Figure 5. Study of the proximity between stacks and DNA observed in TSA-grown cultures of P . deceptionensis M1^T cells.

(A–C) TEM micrographs of 60 nm Epon sections of samples processed by HPF-FS. (A) A stack (black arrow) perpendicular to the PM and very close to the bacterial nucleoid (outlined area). The bacterial nucleoid shows dark spots, corresponding to poly P granules (white arrow heads). (B) A stack (black arrow) embedded in the nucleoid area (outlined area) is shown. (C) A P . deceptionensis M1^T dividing cell distributing its DNA between its daughter cells is observed, in which stacks (black arrows) are visualized very close to the DNA (white arrows). (D–F) Cryo-TEM micrographs of 50 nm vitreous cryosections (CEMOVIS). (D) A stack (black arrow) is observed very close to a ribosome free area (RFA), corresponding to the nucleoid area (outlined area). (E) A stack (black arrow) is placed in the vicinities of a locally ordered arrangement of DNA microfibers (white arrow). (F) A stack (black arrow) is visualized very close to DNA microfibers (white arrows). Scale bars = 250 nm.

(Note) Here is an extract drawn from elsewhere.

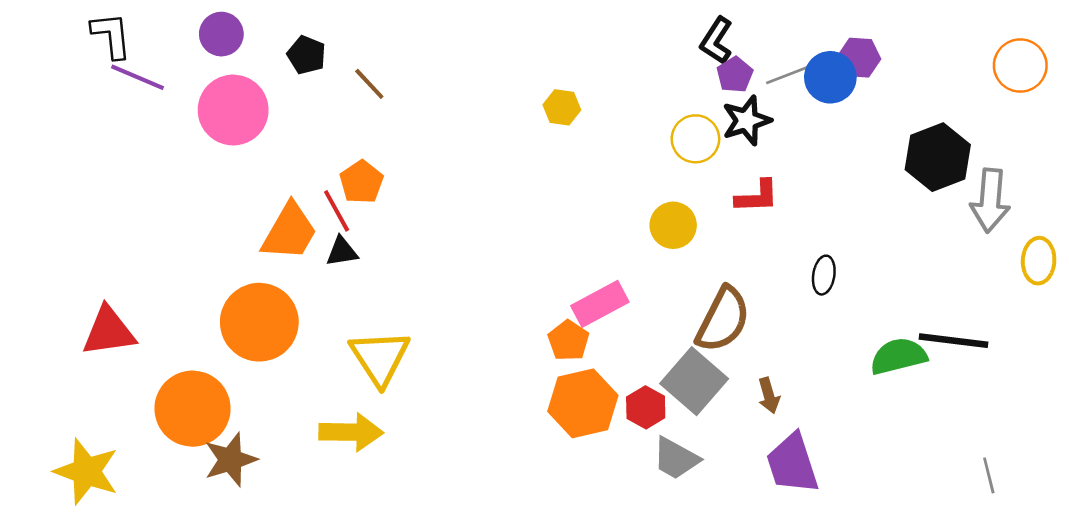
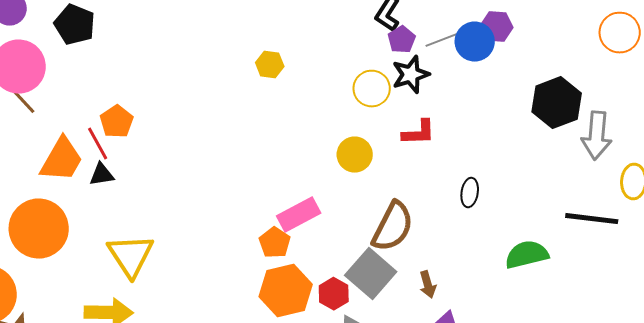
black pentagon: (306, 55) -> (75, 25), size x1.4
brown line: (369, 84) -> (24, 102), moved
black line: (953, 341) -> (592, 219), moved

Figure 6. TEM immunolabeling and tomographic studies analyzing the proximity between stacks and DNA in TSA-grown cultures of P . deceptionensis M1^T.

(A) DNA immunolabeling on 60 nm HM23 Lowicryl sections from samples processed by HPF-FS. (B) DNA immunolabeling on a 60 nm Tokuyasu sections. (A–B) Stacks were observed very close to and partially embedded in to the gold-labeled nucleoid area (see black arrows pointing stacks and outlined areas corresponding to the nucleoids). (C) A 2 nm tomogram slice of a bbif-filtered tomogram reconstructed from a 250 nm Epon section of a sample processed by HPF-FS. Two contiguous stacks are observed (black arrows) embedded in the nucleoid area (see colored area). Scale bars = 250 nm.

Figure 7. Stacks visualized in different Pseudomonas species from samples processed by HPF-FS.

(A–C) 60 nm Epon sections. (A) P. psychrophila DSM 17535^T TSA-grown culture. (B) P . fragi DSM 3456^T TSA-grown culture. (C) P. fluorescens ATCC 13430^T TSA-grown culture. (A–C) The three strains show stacks perpendicularly distributed to the PM (see black arrows) very close to DNA microfibers (see white arrows). Scale bars = 250 nm.